▶ _TASK REQUIREMENTS_
(1) From the passage on Italy's March 4th election, list everything for which a victory by Luigi di Maio is called the worst-case scenario.
(2) Resume the passage on Italy's March 4th election, starting after its final sentence.

▶ _EXERCISE TEXT_
——

Will the March 4th Italian general election deliver another dramatic populist uprising to shake markets or will a centrist coalition calm investor jitters? Unfortunately for investors, the results of the Italian elections are acutely difficult to predict, as a new electoral law will be applied for the first time and the accuracy of polls has been undermined since Brexit.
In the following insight, Fabrizio Quirighetti, co-head of multi-asset at SYZ Asset Management, disentangles the political complexity by discussing the possible scenarios and potential implications for financial markets.
Nightmare scenario unlikely
Let’s start with the good news. A victory for Luigi di Maio, the designated candidate for the Five Star party (M5S) – undoubtedly the worst-case scenario for equity markets, Italian bonds, and the single currency – seems highly improbable.
This is principally because his party does not want to form an alliance with its counterparts. And the feeling is mutual: the other parties do not want to band together with Five Star either. Not only does di Maio lack 7-10% of the national vote, but, moreover, the centre-right is likely to grab the majority of districts.

——

▶ _GIVEN ENTRIES_
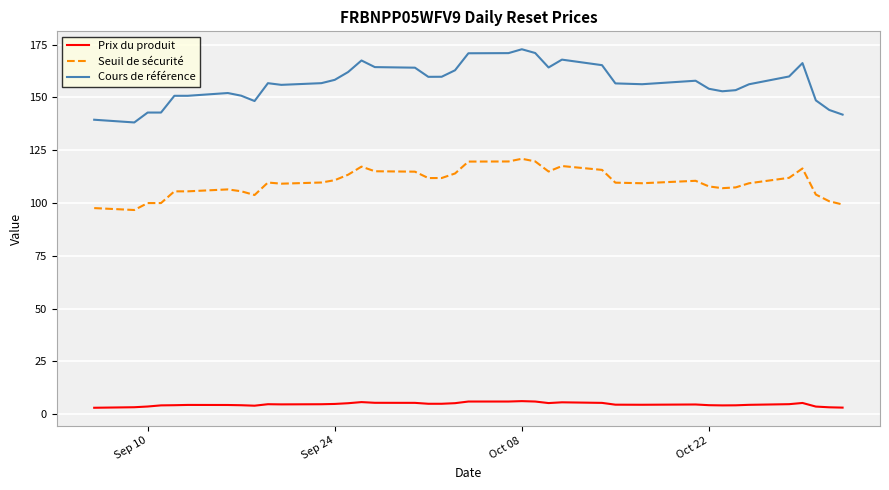

True or false: Cours de référence and Seuil de sécurité cross at least once.

False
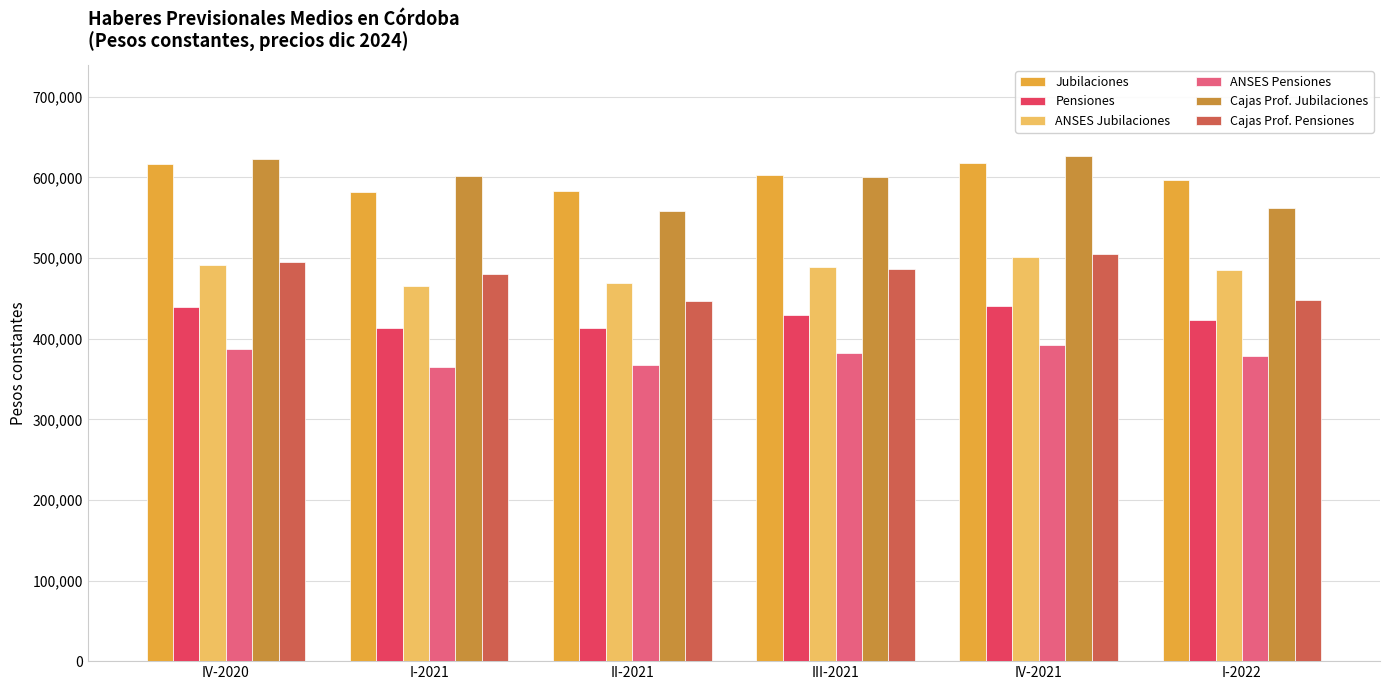

What is the value of the Cajas Prof. Jubilaciones bar at the 6th from the left?

562386.4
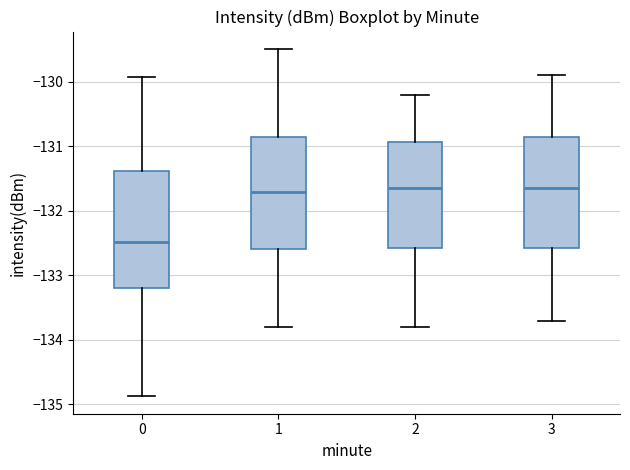

Which box's median line is the lowest?

0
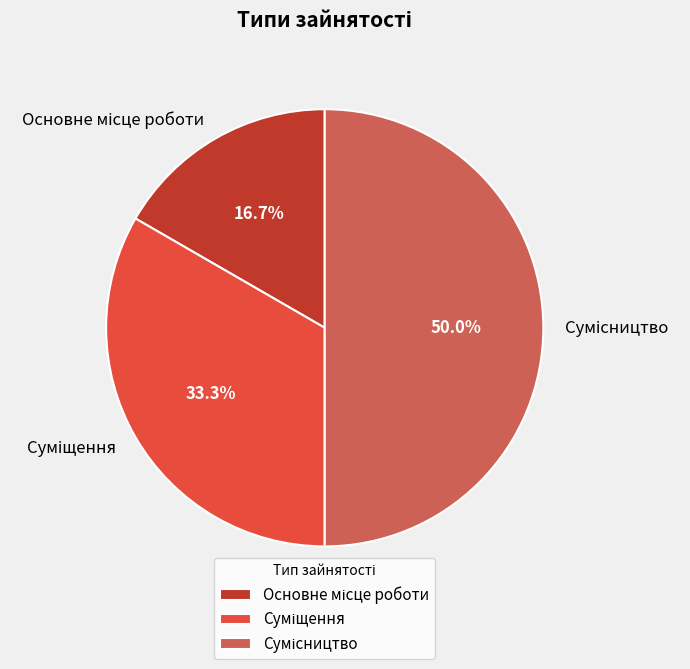

Do Сумісництво and Основне місце роботи together represent more than half of the pie?

Yes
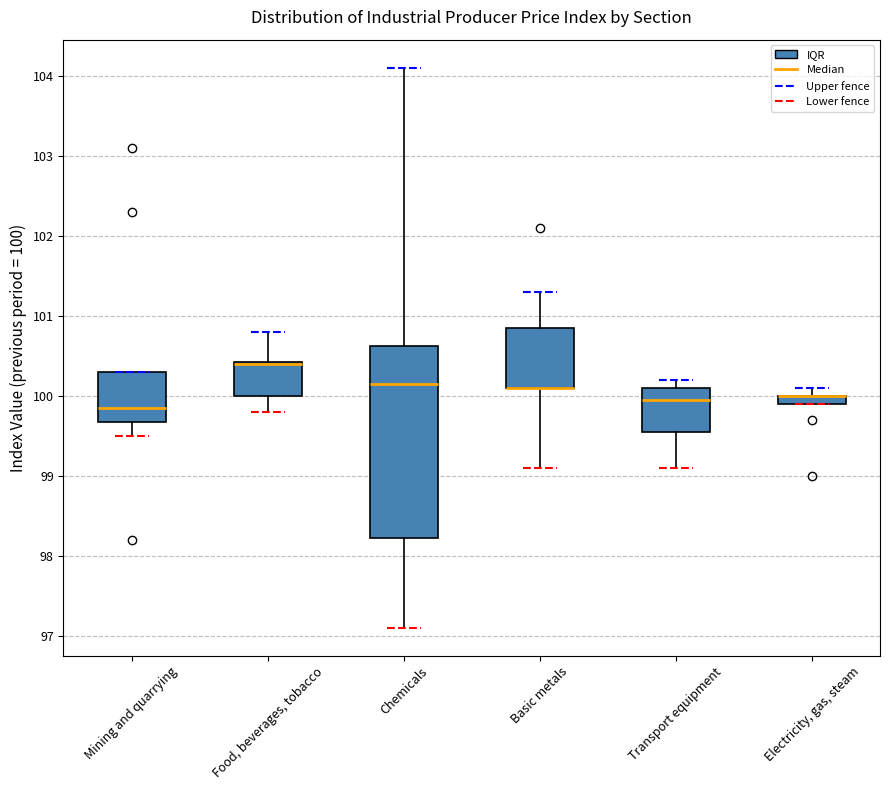

Comparing the boxes themselves (not the whiskers), which one is the tallest?

Chemicals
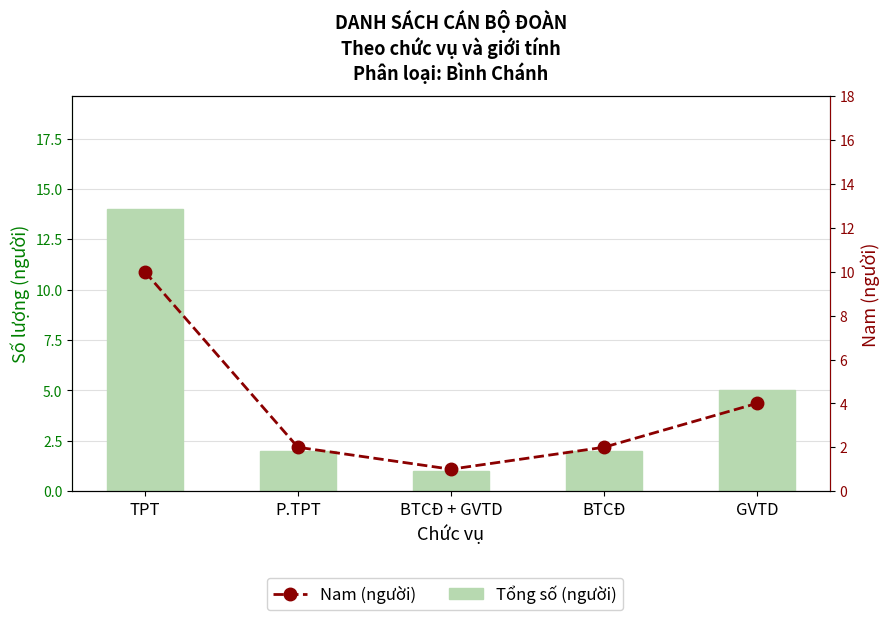

What is the label of the 2nd bar from the left?

P.TPT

——

▶ _ANSWERS TO THIS EXERCISE_
(1)
- Equity markets
- Italian bonds
- The single currency

(2)
Even with a victory for the M5S party, a minority government led by M5S has very little chance of seeing the light of day, as the current electoral system favours coalitions – which would likely lead the president of the Republic to mandate a representative of the leading coalition (centre-right) rather than the leading party.
We also dismiss the scenario of an anti-establishment government (M5S, FI and LN). While possible in theory, given the gains achieved by each of these parties, in practice, there is a great deal of dissension between each party. Moreover, reconciliation would lead to a loss of popular support, as it would go against the very principles of M5S and its successful standpoint: “neither right, nor left”.
‘Small majority’ would create longer-term difficulties
According to the latest polls, a centre-right coalition is not far from obtaining a majority – it lacks between 20 and 50 seats. In the event this shortfall drops to less than 20 seats, it could lead to the crossover of some “centrist” parliamentarians from the left wing or desertion in other minor parties.
This “small” majority would lead only to a small increase in Italian equities, as well as a reduction in the spread between Italian and German bonds and a slight increase in the euro in the short term. This is because a small majority would lead to longer-term instability.
We expect this scenario would increase tensions linked to the possibility of further elections in the next 6-12 months. Beyond the positive impact of the news in the short term, a new uncertainty would very quickly arise: the appointment of the new prime minister within this centre-right coalition.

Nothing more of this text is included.